Players of Bowed String Instruments produce their sound by moving a bow across the strings. The practice of bowing is commonly thought to have originated in Central Asia from where it spread rapidly along trade routes and by 1000 had reached China, Indonesia, Northern Africa and Europe. The term fiddle is often used as a generic term for bowed musical instruments that feature a neck. Musicologists distinguish between long neck fiddles and short neck fiddles.
Typical short neck fiddles are the European violin family, the gadulka from Bulgaria, the Arabian rebab, the sarangi and the sarinda from India and the the kobuz from Central Asia.
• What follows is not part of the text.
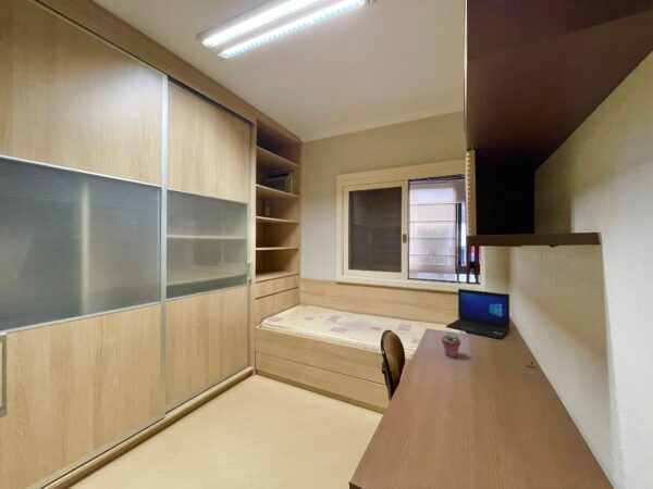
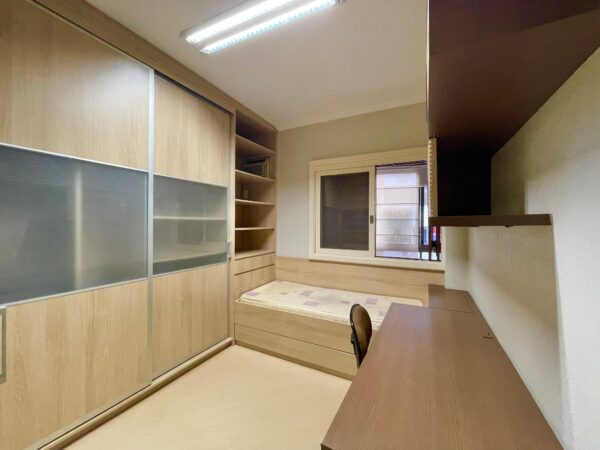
- laptop [445,288,510,340]
- potted succulent [441,331,461,359]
Short neck fiddles can be extremely simple, consisting merely in a hollow or carved piece of wood.
The family of long neck fiddles includes the erh-hu from China, the khil-kuur from Mongolia, the git-git from the Philippines, the sa dueng from Burma (Myanmar), the kamangah and the katmantche from the Middle East, the gusla and the amz'ad of the Saharan Tuareg and the riti from West Africa.
In the Swedish nyckelharpa from and the drehleier/hurdy-gurdy from medieval Europe the strings are bowed with the help of a wheel moved by the player turning a crank at the side of the instrument. In the singing saw, a metal blade instead of a string is brought to vibrate by the bow (which is why the singing saw is sometimes classified as a friction idiophone).